- _INFORMATION_

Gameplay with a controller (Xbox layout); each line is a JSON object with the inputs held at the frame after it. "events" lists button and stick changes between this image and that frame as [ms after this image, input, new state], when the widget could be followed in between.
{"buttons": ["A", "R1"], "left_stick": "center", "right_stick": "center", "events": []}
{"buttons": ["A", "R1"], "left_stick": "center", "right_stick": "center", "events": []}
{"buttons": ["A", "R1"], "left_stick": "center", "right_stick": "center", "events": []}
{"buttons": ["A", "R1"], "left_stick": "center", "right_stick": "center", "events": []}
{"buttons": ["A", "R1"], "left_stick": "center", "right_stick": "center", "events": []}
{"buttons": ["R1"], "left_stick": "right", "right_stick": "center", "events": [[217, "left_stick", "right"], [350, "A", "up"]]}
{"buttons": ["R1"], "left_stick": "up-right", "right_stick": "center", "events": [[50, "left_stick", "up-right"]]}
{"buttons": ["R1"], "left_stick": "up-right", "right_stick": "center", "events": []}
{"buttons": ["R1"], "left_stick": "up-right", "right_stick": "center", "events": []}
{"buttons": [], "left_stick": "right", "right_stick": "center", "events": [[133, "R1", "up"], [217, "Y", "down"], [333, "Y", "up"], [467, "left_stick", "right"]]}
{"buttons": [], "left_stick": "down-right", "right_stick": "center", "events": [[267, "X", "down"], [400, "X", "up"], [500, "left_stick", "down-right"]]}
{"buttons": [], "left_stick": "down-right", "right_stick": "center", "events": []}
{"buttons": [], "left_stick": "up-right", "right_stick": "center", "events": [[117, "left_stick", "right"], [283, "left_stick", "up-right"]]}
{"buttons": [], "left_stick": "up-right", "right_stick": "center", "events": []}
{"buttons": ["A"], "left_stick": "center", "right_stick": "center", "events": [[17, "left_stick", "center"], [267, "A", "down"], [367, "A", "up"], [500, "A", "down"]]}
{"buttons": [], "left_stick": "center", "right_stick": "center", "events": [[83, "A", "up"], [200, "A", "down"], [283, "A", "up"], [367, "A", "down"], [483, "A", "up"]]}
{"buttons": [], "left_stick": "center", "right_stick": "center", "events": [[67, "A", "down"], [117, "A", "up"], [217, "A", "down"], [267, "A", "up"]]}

- _WORK ITEM_
Every line that contains the string "down" should be returned from the data.

- _ANSWER AREA_
{"buttons": [], "left_stick": "right", "right_stick": "center", "events": [[133, "R1", "up"], [217, "Y", "down"], [333, "Y", "up"], [467, "left_stick", "right"]]}
{"buttons": [], "left_stick": "down-right", "right_stick": "center", "events": [[267, "X", "down"], [400, "X", "up"], [500, "left_stick", "down-right"]]}
{"buttons": [], "left_stick": "down-right", "right_stick": "center", "events": []}
{"buttons": ["A"], "left_stick": "center", "right_stick": "center", "events": [[17, "left_stick", "center"], [267, "A", "down"], [367, "A", "up"], [500, "A", "down"]]}
{"buttons": [], "left_stick": "center", "right_stick": "center", "events": [[83, "A", "up"], [200, "A", "down"], [283, "A", "up"], [367, "A", "down"], [483, "A", "up"]]}
{"buttons": [], "left_stick": "center", "right_stick": "center", "events": [[67, "A", "down"], [117, "A", "up"], [217, "A", "down"], [267, "A", "up"]]}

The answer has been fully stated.